How to read large files? Is there a way to read them in a streaming?

MathNya / umya-spreadsheet

A pure rust library for reading and writing spreadsheet files

MIT License

299 stars 47 forks source link

How to read large files? Is there a way to read them in a streaming? #237

Open Zzaniu opened 4 weeks ago

Zzaniu commented 4 weeks ago

Big file read, then memory burst

let mut book = umya_spreadsheet::reader::xlsx::lazy_read(self.file_path.as_ref())?;
let cell = book
            .get_lazy_read_sheet_cells(&sheet_index)
            .map_err(|e| anyhow!("{e}"))?;
let v = cell.get_cell_value((1, index)).get_value();
...


memory allocation of 17867735056 bytes failed

Zzaniu commented 4 weeks ago

I solved this problem with calamine, but calamine can only be read and not written. I really hope that umya_spreadsheet will solve this problem

MathNya commented 3 weeks ago

@Zzaniu Thank you for contacting us. We are sorry, but we may not be able to meet your expectations. We are aware that umya-spreadsheet consumes more memory than other libraries. However, we have not found a solution at this time. I think a solution will be quite a while away.

BharathIO commented 3 weeks ago

@MathNya I am also looking for same. Any work arounds at this moment to support streaming? Appreciate your response

I specifically need Streaming while writing rows to Excel workbook sheet,

MathNya commented 3 weeks ago

@BharathIO When umya-spreadsheet updates a cell, it deserializes all cells in the sheet. Because of this implementation, it is not currently possible to achieve the expected behavior.

BharathIO commented 2 weeks ago

Ok. Thanks for the update @MathNya .

When i am writing around 17k records into sheet, i observed it is consuming more memory. Any way i can do to use it less memory? Please share your thoughts

I observed it consumed 800 to 900 MB of RAM while writing 17k records

BharathIO commented 2 weeks ago

Is there any way to write custom serializer/deserializer for my usecase to process 17k records?

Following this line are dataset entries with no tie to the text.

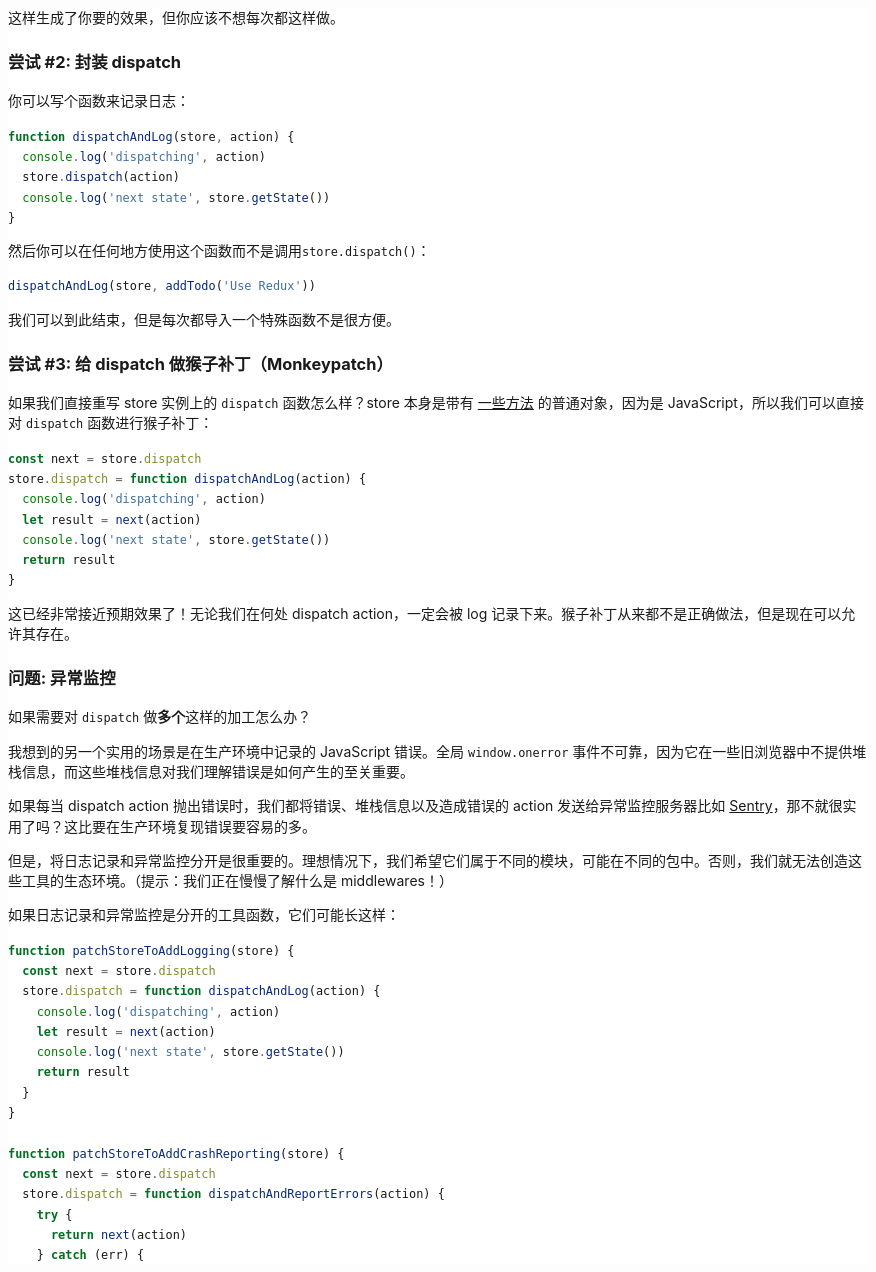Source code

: 这样生成了你要的效果，但你应该不想每次都这样做。

### 尝试 #2: 封装 dispatch

你可以写个函数来记录日志：

```js
function dispatchAndLog(store, action) {
  console.log('dispatching', action)
  store.dispatch(action)
  console.log('next state', store.getState())
}
```

然后你可以在任何地方使用这个函数而不是调用`store.dispatch()`：

```js
dispatchAndLog(store, addTodo('Use Redux'))
```

我们可以到此结束，但是每次都导入一个特殊函数不是很方便。

### 尝试 #3: 给 dispatch 做猴子补丁（Monkeypatch）

如果我们直接重写 store 实例上的 `dispatch` 函数怎么样？store 本身是带有 [一些方法](../../api/Store.md) 的普通对象，因为是 JavaScript，所以我们可以直接对 `dispatch` 函数进行猴子补丁：

```js
const next = store.dispatch
store.dispatch = function dispatchAndLog(action) {
  console.log('dispatching', action)
  let result = next(action)
  console.log('next state', store.getState())
  return result
}
```

这已经非常接近预期效果了！无论我们在何处 dispatch action，一定会被 log 记录下来。猴子补丁从来都不是正确做法，但是现在可以允许其存在。

### 问题: 异常监控

如果需要对 `dispatch` 做**多个**这样的加工怎么办？

我想到的另一个实用的场景是在生产环境中记录的 JavaScript 错误。全局 `window.onerror` 事件不可靠，因为它在一些旧浏览器中不提供堆栈信息，而这些堆栈信息对我们理解错误是如何产生的至关重要。

如果每当 dispatch action 抛出错误时，我们都将错误、堆栈信息以及造成错误的 action 发送给异常监控服务器比如 [Sentry](https://getsentry.com/welcome/)，那不就很实用了吗？这比要在生产环境复现错误要容易的多。

但是，将日志记录和异常监控分开是很重要的。理想情况下，我们希望它们属于不同的模块，可能在不同的包中。否则，我们就无法创造这些工具的生态环境。（提示：我们正在慢慢了解什么是 middlewares！）

如果日志记录和异常监控是分开的工具函数，它们可能长这样：

```js
function patchStoreToAddLogging(store) {
  const next = store.dispatch
  store.dispatch = function dispatchAndLog(action) {
    console.log('dispatching', action)
    let result = next(action)
    console.log('next state', store.getState())
    return result
  }
}

function patchStoreToAddCrashReporting(store) {
  const next = store.dispatch
  store.dispatch = function dispatchAndReportErrors(action) {
    try {
      return next(action)
    } catch (err) {
```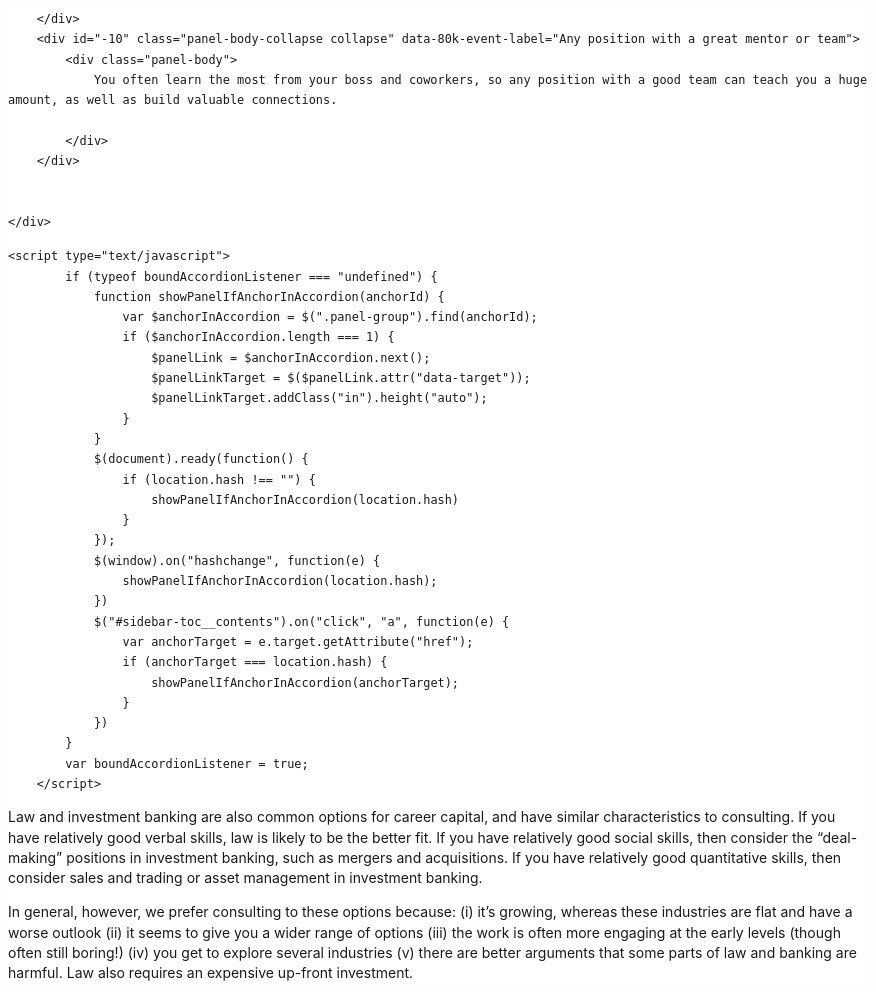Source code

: 
        </div>
        <div id="-10" class="panel-body-collapse collapse" data-80k-event-label="Any position with a great mentor or team">
            <div class="panel-body">
                You often learn the most from your boss and coworkers, so any position with a good team can teach you a huge amount, as well as build valuable connections.

            </div>
        </div>
        

    </div>
</div>
<p style="margin: 0;">
    
```
<script type="text/javascript">
        if (typeof boundAccordionListener === "undefined") {
            function showPanelIfAnchorInAccordion(anchorId) {
                var $anchorInAccordion = $(".panel-group").find(anchorId);
                if ($anchorInAccordion.length === 1) {
                    $panelLink = $anchorInAccordion.next();
                    $panelLinkTarget = $($panelLink.attr("data-target"));
                    $panelLinkTarget.addClass("in").height("auto");
                }
            }
            $(document).ready(function() {
                if (location.hash !== "") {
                    showPanelIfAnchorInAccordion(location.hash)
                }
            });
            $(window).on("hashchange", function(e) {
                showPanelIfAnchorInAccordion(location.hash);
            })
            $("#sidebar-toc__contents").on("click", "a", function(e) {
                var anchorTarget = e.target.getAttribute("href");
                if (anchorTarget === location.hash) {
                    showPanelIfAnchorInAccordion(anchorTarget);
                }
            })
        }
        var boundAccordionListener = true;
    </script>
```



Law and investment banking are also common options for career capital, and have similar characteristics to consulting. If you have relatively good verbal skills, law is likely to be the better fit. If you have relatively good social skills, then consider the “deal-making” positions in investment banking, such as mergers and acquisitions. If you have relatively good quantitative skills, then consider sales and trading or asset management in investment banking.

In general, however, we prefer consulting to these options because: (i) it’s growing, whereas these industries are flat and have a worse outlook (ii) it seems to give you a wider range of options (iii) the work is often more engaging at the early levels (though often still boring!) (iv) you get to explore several industries (v) there are better arguments that some parts of law and banking are harmful. Law also requires an expensive up-front investment.
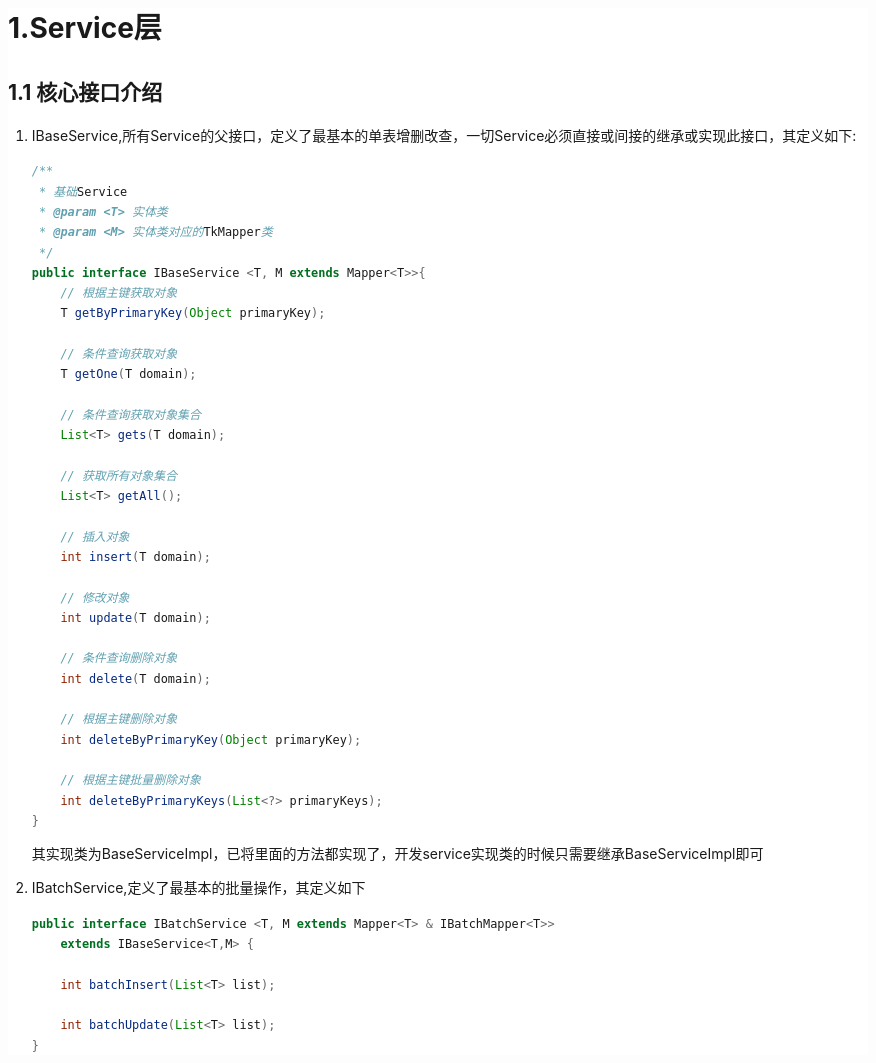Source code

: # 1.Service层

## 1.1 核心接口介绍

1. IBaseService,所有Service的父接口，定义了最基本的单表增删改查，一切Service必须直接或间接的继承或实现此接口，其定义如下:

   ```java
   /**
    * 基础Service
    * @param <T> 实体类
    * @param <M> 实体类对应的TkMapper类
    */
   public interface IBaseService <T, M extends Mapper<T>>{
       // 根据主键获取对象
       T getByPrimaryKey(Object primaryKey);
   
       // 条件查询获取对象
       T getOne(T domain);
   
       // 条件查询获取对象集合
       List<T> gets(T domain);
   
       // 获取所有对象集合
       List<T> getAll();
   
       // 插入对象
       int insert(T domain);
   
       // 修改对象
       int update(T domain);
   
       // 条件查询删除对象
       int delete(T domain);
   
       // 根据主键删除对象
       int deleteByPrimaryKey(Object primaryKey);
       
       // 根据主键批量删除对象
       int deleteByPrimaryKeys(List<?> primaryKeys);
   }
   ```

   其实现类为BaseServiceImpl，已将里面的方法都实现了，开发service实现类的时候只需要继承BaseServiceImpl即可

2. IBatchService,定义了最基本的批量操作，其定义如下

   ```java
   public interface IBatchService <T, M extends Mapper<T> & IBatchMapper<T>>
       extends IBaseService<T,M> {
   
       int batchInsert(List<T> list);
   
       int batchUpdate(List<T> list);
   }
   ```
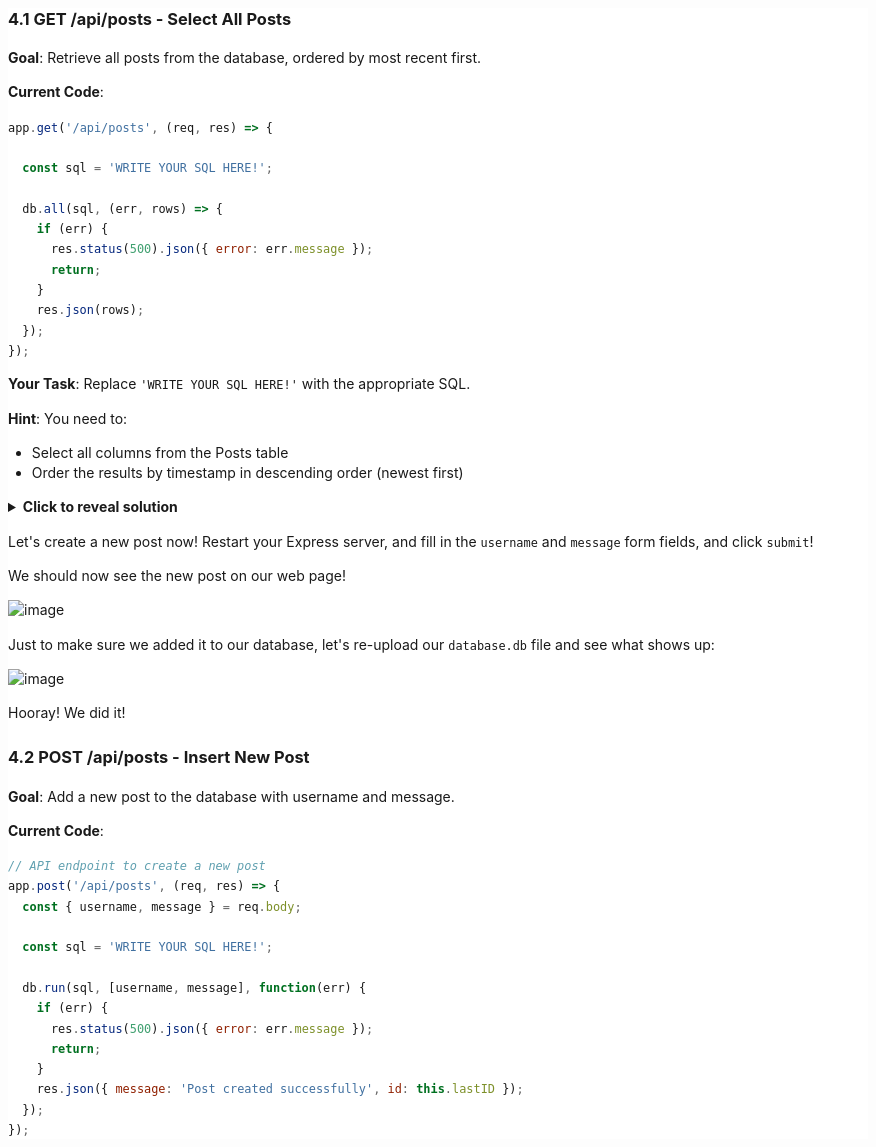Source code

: ### 4.1 GET /api/posts - Select All Posts

**Goal**: Retrieve all posts from the database, ordered by most recent first.

**Current Code**:
```javascript
app.get('/api/posts', (req, res) => {

  const sql = 'WRITE YOUR SQL HERE!';

  db.all(sql, (err, rows) => {
    if (err) {
      res.status(500).json({ error: err.message });
      return;
    }
    res.json(rows);
  });
});
```

**Your Task**: Replace `'WRITE YOUR SQL HERE!'` with the appropriate SQL.

**Hint**: You need to:
- Select all columns from the Posts table
- Order the results by timestamp in descending order (newest first)

<details><summary><strong>Click to reveal solution</strong></summary></details>

Let's create a new post now! Restart your Express server, and fill in the `username` and `message` form fields, and click `submit`!

We should now see the new post on our web page!

<img width="836" height="179" alt="image" src="https://github.com/user-attachments/assets/96b7a611-7b7a-405e-9d64-4cdd405878cf" />

Just to make sure we added it to our database, let's re-upload our `database.db` file and see what shows up:

<img width="1040" height="224" alt="image" src="https://github.com/user-attachments/assets/9f1f4085-9473-4693-97b8-68ce80d29290" />

Hooray! We did it!

### 4.2 POST /api/posts - Insert New Post

**Goal**: Add a new post to the database with username and message.

**Current Code**:
```javascript
// API endpoint to create a new post
app.post('/api/posts', (req, res) => {
  const { username, message } = req.body;

  const sql = 'WRITE YOUR SQL HERE!';

  db.run(sql, [username, message], function(err) {
    if (err) {
      res.status(500).json({ error: err.message });
      return;
    }
    res.json({ message: 'Post created successfully', id: this.lastID });
  });
});
```

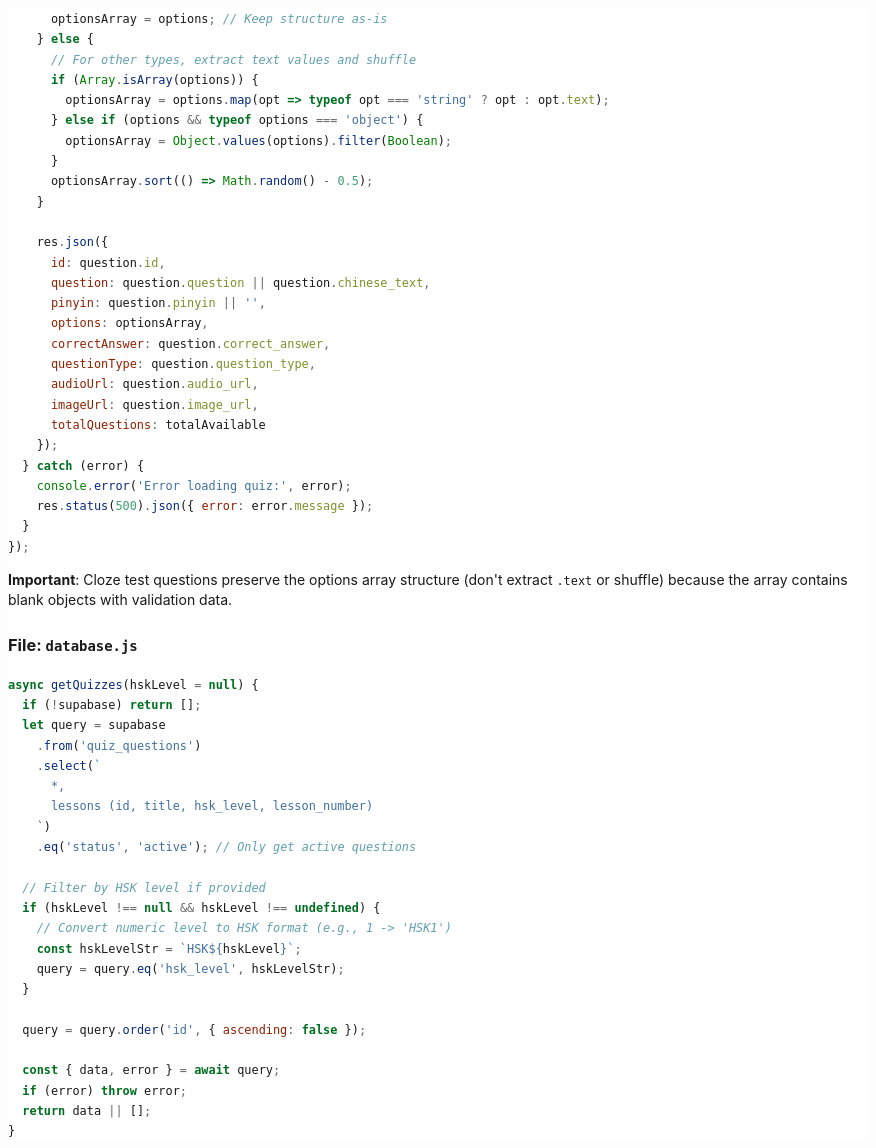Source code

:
 ```javascript
      optionsArray = options; // Keep structure as-is
    } else {
      // For other types, extract text values and shuffle
      if (Array.isArray(options)) {
        optionsArray = options.map(opt => typeof opt === 'string' ? opt : opt.text);
      } else if (options && typeof options === 'object') {
        optionsArray = Object.values(options).filter(Boolean);
      }
      optionsArray.sort(() => Math.random() - 0.5);
    }

    res.json({
      id: question.id,
      question: question.question || question.chinese_text,
      pinyin: question.pinyin || '',
      options: optionsArray,
      correctAnswer: question.correct_answer,
      questionType: question.question_type,
      audioUrl: question.audio_url,
      imageUrl: question.image_url,
      totalQuestions: totalAvailable
    });
  } catch (error) {
    console.error('Error loading quiz:', error);
    res.status(500).json({ error: error.message });
  }
});
```

**Important**: Cloze test questions preserve the options array structure (don't extract `.text` or shuffle) because the array contains blank objects with validation data.

### File: `database.js`

```javascript
async getQuizzes(hskLevel = null) {
  if (!supabase) return [];
  let query = supabase
    .from('quiz_questions')
    .select(`
      *,
      lessons (id, title, hsk_level, lesson_number)
    `)
    .eq('status', 'active'); // Only get active questions

  // Filter by HSK level if provided
  if (hskLevel !== null && hskLevel !== undefined) {
    // Convert numeric level to HSK format (e.g., 1 -> 'HSK1')
    const hskLevelStr = `HSK${hskLevel}`;
    query = query.eq('hsk_level', hskLevelStr);
  }

  query = query.order('id', { ascending: false });

  const { data, error } = await query;
  if (error) throw error;
  return data || [];
}
```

schungx commented 2 weeks ago

17k records in memory is probably going to take large amounts of RAM by themselves.

BharathIO commented 2 weeks ago

But when i observed, while using other libraries like xlsxwriter or so, it did not consume large amount of RAM.

umya-spreadsheet library has lot more features compared to other libraries, only issue is with large amount of RAM consumption and high CPU Utilization. Any workarounds at this moment?

schungx commented 2 weeks ago

umya-spreadsheet library has lot more features compared to other libraries, only issue is with large amount of RAM consumption and high CPU Utilization. Any workarounds at this moment?

I believe there are venues to reduce the memory footprint of many data types, but essentially more features = more data types to keep track of. Therefore it is not always avoidable.

schungx commented 1 week ago

Try my PR to see how much it reduces...

https://github.com/MathNya/umya-spreadsheet/pull/242

BharathIO commented 1 week ago

Try my PR to see how much it reduces...

242

Great, i could see a bigger change now in terms of Memory & CPU utilization. I will validate few more use cases and post my observations here.

schungx commented 2 days ago

@BharathIO would be interested to know the memory usage in the new version.